I noticed that when we studied images from this period the students engaged with them much more readily – they like them more than Eastern icons and seemed to understand more instinctively what they were painting. As a result some quickly developed a feel for what they could change without straying outside the style they were working in. In contrast, most who had not seen it before found the style of the Eastern icons slightly alien, and in class they had no instinctive sense of what they could change while remaining within the traditions. This meant that we had to copy rigidly for fear of introducing error. It was a bit like learning words from a language by rote without understanding the meaning of what you are saying. This is not always such a bad thing – copying with understanding is an essential part of learning art, but at some point the students must apply his understanding in new ways. This latter point seemed to be reached more quickly by these Roman Catholic students when working in the gothic style. Perhaps if I had been teaching a class of students who had grown up in the Melkite liturgy, the story might have been different!

I refer to this period as the School of St Albans because the most famous artist of this period in England is a monk called Matthew Parris who was based at St Alban’s Abbey in England. There is a self portrait below with more works by him after that. The scenes below the portrait are from the life of St Thomas Becket and St Edward the Confessor:

So if we decide that this has the right style and balance of absraction and naturalism for today’s Church, how do we re-establish this as a tradition?

In answer to this, I look to the work done in restablishing the iconographic tradition in the Russian and Greek churches in the 20th century. This was done by a little group of Russian ex-patriots living in France – Vladimir Lossky, Paul Evdokimov, Leonid Ouspensky, Gregory Kroug. A Greek icon painter called Photis Kontoglou who had contact with them and took their ideas to the Greek Orthodox Church. In the middle of the 20th century these figure developed and applied a theology of the form of icons by which they established a set of principles that define the iconographic tradition. Lossky, Evdokimov, Ouspensky and to certain extent Kontoglou were theorists; Ouspensky and Kontoglou were also practitioners. Kroug was an icon painter who to my knowledge did not write extensively about icons but he, along with Ouspensky and Kontoglou painted wonderful icons. The icon below is Ouspenky’s St Seraphim.

In the mid-20th century, there were no detailed writings about art by the Church Fathers that they could draw on to define the stylistic elements in the way that was necessary to guide artists. They analysed icons that they judged to be good and holy, and developed a theology of form that seemed consistent with what they were looking at. This developed the principles that artists needed in order to create new works consistent with the tradition. The principles of this newly established iconographic tradition tell us not so much what artists did in the past, but rather what artists ought to do in the future in order to produce work that bears the mark of the holy icon.

The test of the validity of this is not historical accuracy of the principles as proposed, but rather the quality of the work produced by the artists who follow them, and the resilience of the tradition they established – can it outlast the generation that created it? We simply don’t know for certain if the formulae that Ouspensky, Lossky and Evdokimov developed correspond precisely to what Rublev, for example, would have been aiming for hundreds of years ago.

— Stored dataset items —
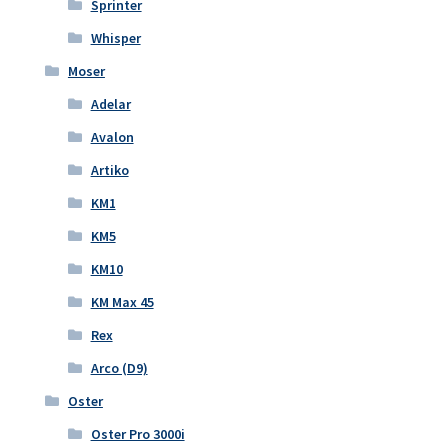
Sprinter
Whisper
Moser
Adelar
Avalon
Artiko
KM1
KM5
KM10
KM Max 45
Rex
Arco (D9)
Oster
Oster Pro 3000i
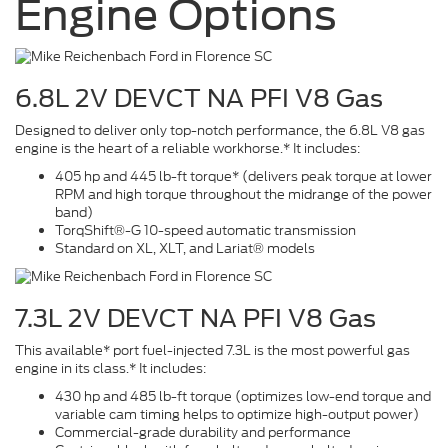
Engine Options
6.8L 2V DEVCT NA PFI V8 Gas
Designed to deliver only top-notch performance, the 6.8L V8 gas
engine is the heart of a reliable workhorse.* It includes:
405 hp and 445 lb-ft torque* (delivers peak torque at lower
RPM and high torque throughout the midrange of the power
band)
TorqShift®-G 10-speed automatic transmission
Standard on XL, XLT, and Lariat® models
7.3L 2V DEVCT NA PFI V8 Gas
This available* port fuel-injected 7.3L is the most powerful gas
engine in its class.* It includes:
430 hp and 485 lb-ft torque (optimizes low-end torque and
variable cam timing helps to optimize high-output power)
Commercial-grade durability and performance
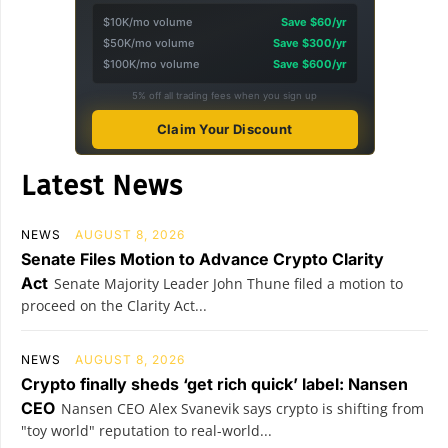
$10K/mo volume
Save $60/yr
$50K/mo volume
Save $300/yr
$100K/mo volume
Save $600/yr
5% off all trading fees when you sign up
Claim Your Discount
Latest News
NEWS
AUGUST 8, 2026
Senate Files Motion to Advance Crypto Clarity
Act
Senate Majority Leader John Thune filed a motion to
proceed on the Clarity Act...
NEWS
AUGUST 8, 2026
Crypto finally sheds ‘get rich quick’ label: Nansen
CEO
Nansen CEO Alex Svanevik says crypto is shifting from
"toy world" reputation to real-world...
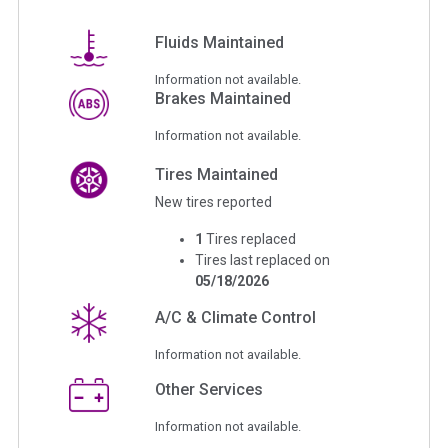
Fluids Maintained
Information not available.
Brakes Maintained
Information not available.
Tires Maintained
New tires reported
1
Tires replaced
Tires last replaced on
05/18/2026
A/C & Climate Control
Information not available.
Other Services
Information not available.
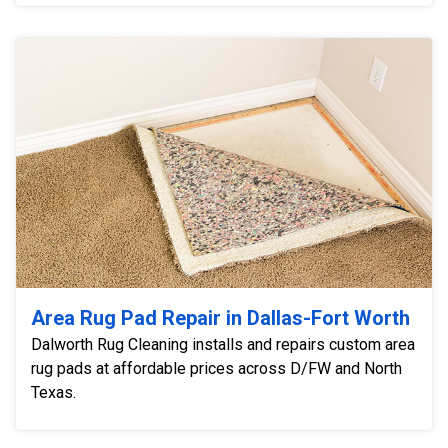
Area Rug Pad Repair in Dallas-Fort Worth
Dalworth Rug Cleaning installs and repairs custom area
rug pads at affordable prices across D/FW and North
Texas.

— APPLY WHAT YOU READ —
1. Reproduce the portion of the passage on icon painting that opens with the words containing "The test of" and closes with "of years ago.".
2. Transcribe the lines of the stored dataset items from the line containing "Engine Options" through the line containing "Commercial-grade durability and performance", both included.

— EXERCISE RESPONSES —
1.
The test of the validity of this is not historical accuracy of the principles as proposed, but rather the quality of the work produced by the artists who follow them, and the resilience of the tradition they established – can it outlast the generation that created it? We simply don’t know for certain if the formulae that Ouspensky, Lossky and Evdokimov developed correspond precisely to what Rublev, for example, would have been aiming for hundreds of years ago.

2.
Engine Options
6.8L 2V DEVCT NA PFI V8 Gas
Designed to deliver only top-notch performance, the 6.8L V8 gas
engine is the heart of a reliable workhorse.* It includes:
405 hp and 445 lb-ft torque* (delivers peak torque at lower
RPM and high torque throughout the midrange of the power
band)
TorqShift®-G 10-speed automatic transmission
Standard on XL, XLT, and Lariat® models
7.3L 2V DEVCT NA PFI V8 Gas
This available* port fuel-injected 7.3L is the most powerful gas
engine in its class.* It includes:
430 hp and 485 lb-ft torque (optimizes low-end torque and
variable cam timing helps to optimize high-output power)
Commercial-grade durability and performance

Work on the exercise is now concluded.